[Record excerpts]

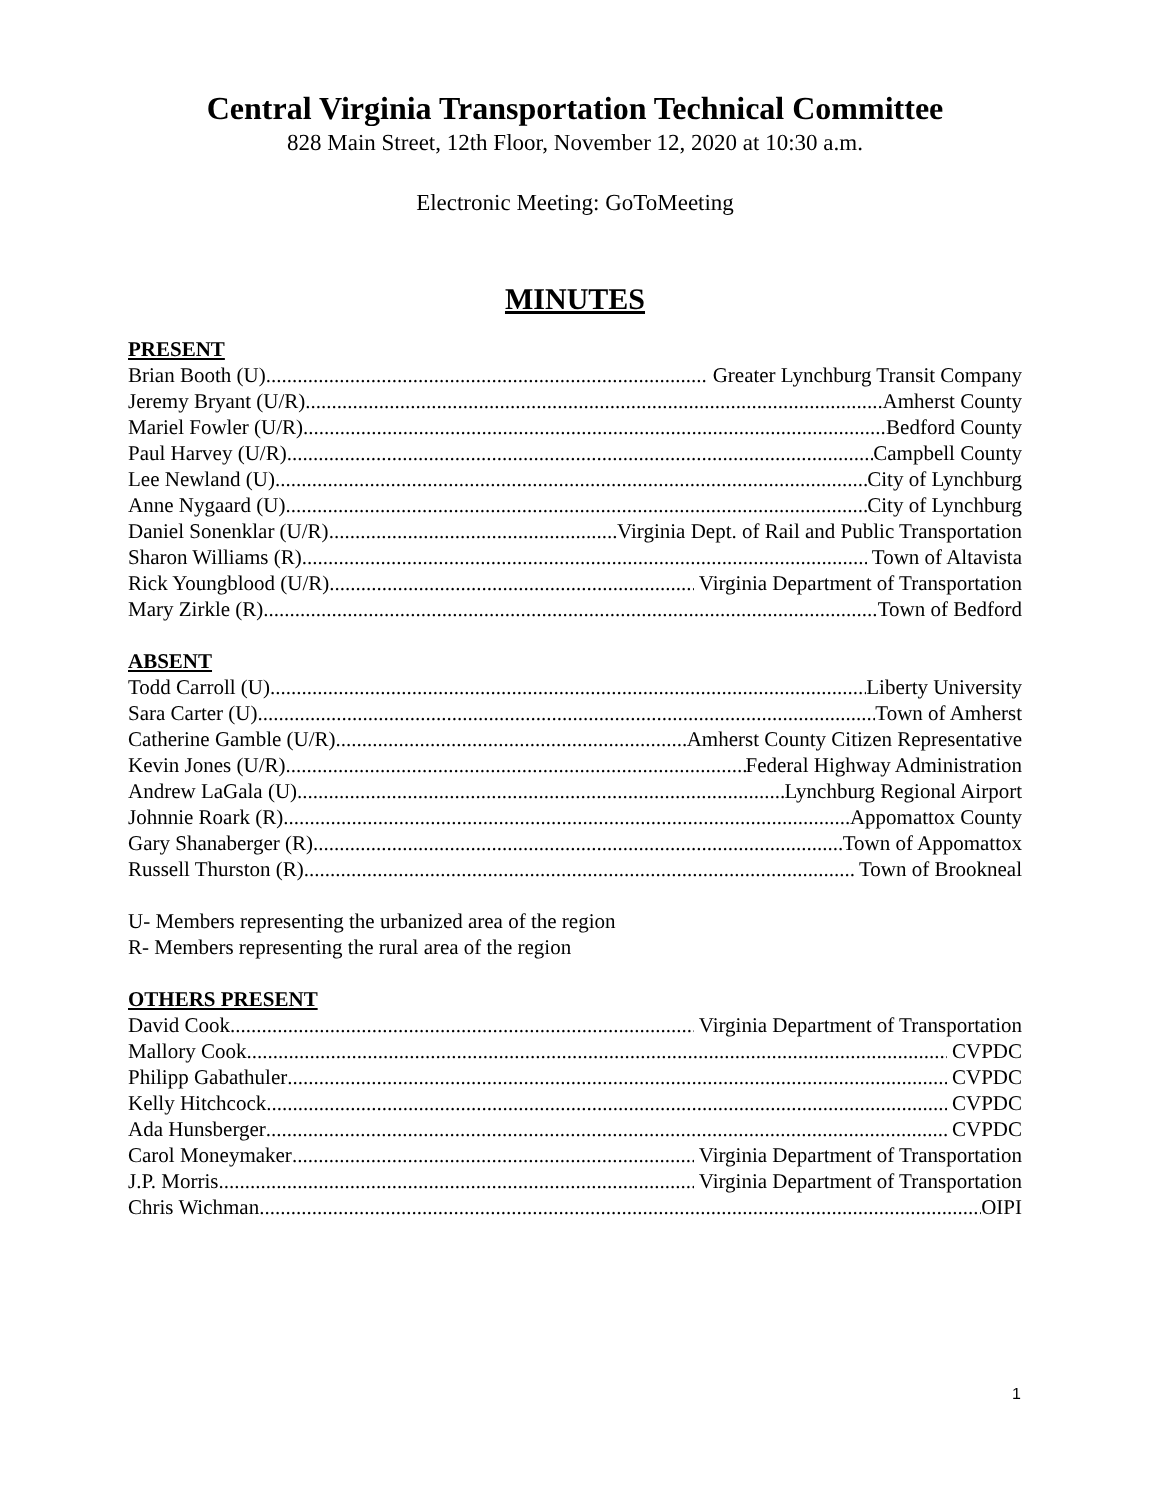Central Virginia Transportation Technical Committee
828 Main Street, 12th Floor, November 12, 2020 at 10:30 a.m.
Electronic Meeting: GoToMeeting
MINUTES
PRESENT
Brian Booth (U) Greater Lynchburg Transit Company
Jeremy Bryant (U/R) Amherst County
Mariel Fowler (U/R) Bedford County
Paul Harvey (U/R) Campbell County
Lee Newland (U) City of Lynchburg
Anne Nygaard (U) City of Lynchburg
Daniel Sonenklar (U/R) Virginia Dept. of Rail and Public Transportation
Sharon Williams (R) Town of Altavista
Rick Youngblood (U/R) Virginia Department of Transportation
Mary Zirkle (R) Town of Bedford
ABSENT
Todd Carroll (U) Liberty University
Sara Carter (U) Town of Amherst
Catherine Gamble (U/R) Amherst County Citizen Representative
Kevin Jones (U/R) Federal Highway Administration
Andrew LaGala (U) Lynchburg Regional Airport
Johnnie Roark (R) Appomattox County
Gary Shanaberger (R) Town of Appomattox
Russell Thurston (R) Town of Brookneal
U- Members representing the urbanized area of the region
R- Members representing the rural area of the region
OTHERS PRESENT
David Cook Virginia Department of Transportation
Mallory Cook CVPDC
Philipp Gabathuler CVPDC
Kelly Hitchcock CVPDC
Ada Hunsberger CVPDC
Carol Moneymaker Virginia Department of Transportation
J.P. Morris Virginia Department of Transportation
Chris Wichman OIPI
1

[/Record excerpts]
[Record excerpts]

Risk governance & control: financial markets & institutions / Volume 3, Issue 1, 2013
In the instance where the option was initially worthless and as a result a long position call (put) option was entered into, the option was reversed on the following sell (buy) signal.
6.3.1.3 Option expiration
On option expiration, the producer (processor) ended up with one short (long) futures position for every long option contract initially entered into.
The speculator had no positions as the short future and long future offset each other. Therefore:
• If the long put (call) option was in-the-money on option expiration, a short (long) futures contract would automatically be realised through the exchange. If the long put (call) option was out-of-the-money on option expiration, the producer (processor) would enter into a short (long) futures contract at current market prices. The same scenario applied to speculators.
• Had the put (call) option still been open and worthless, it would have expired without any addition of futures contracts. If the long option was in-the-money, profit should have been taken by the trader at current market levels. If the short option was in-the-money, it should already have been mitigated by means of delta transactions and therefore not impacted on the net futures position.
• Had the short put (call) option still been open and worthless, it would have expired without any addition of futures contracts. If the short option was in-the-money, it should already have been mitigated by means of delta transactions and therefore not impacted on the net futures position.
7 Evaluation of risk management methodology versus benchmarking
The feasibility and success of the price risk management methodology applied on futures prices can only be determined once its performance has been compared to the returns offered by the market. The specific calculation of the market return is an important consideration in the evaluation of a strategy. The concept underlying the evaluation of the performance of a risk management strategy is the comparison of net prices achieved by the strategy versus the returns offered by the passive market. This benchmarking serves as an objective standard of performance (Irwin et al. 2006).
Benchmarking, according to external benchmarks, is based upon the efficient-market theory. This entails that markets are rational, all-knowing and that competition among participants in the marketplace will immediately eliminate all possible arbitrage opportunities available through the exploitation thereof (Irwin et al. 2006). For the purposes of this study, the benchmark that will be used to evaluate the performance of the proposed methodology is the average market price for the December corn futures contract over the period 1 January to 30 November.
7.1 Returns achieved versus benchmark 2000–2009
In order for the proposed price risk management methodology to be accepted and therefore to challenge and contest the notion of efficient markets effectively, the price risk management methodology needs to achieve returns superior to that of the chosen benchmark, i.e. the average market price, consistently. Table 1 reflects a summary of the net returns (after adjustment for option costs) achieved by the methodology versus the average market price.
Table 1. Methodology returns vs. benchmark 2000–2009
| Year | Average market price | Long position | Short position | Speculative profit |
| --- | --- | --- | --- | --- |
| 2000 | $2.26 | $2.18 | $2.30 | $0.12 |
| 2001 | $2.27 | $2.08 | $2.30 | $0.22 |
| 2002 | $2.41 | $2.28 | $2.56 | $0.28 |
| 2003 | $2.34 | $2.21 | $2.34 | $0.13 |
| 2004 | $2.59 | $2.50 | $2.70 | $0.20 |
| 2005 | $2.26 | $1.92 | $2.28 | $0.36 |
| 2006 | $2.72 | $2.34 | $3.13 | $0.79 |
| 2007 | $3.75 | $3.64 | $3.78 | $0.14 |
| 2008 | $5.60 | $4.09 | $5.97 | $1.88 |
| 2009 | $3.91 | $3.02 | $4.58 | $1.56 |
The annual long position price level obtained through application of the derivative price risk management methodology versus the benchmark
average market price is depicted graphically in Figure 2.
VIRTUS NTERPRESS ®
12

[/Record excerpts]

#### The problem
Look above for the line with "Kevin Jones (U/R)" and the line with "Russell Thurston (R) Town of Brookneal"; transcribe both and all lines in between, exactly, and nothing else.

#### Your response
Kevin Jones (U/R) Federal Highway Administration
Andrew LaGala (U) Lynchburg Regional Airport
Johnnie Roark (R) Appomattox County
Gary Shanaberger (R) Town of Appomattox
Russell Thurston (R) Town of Brookneal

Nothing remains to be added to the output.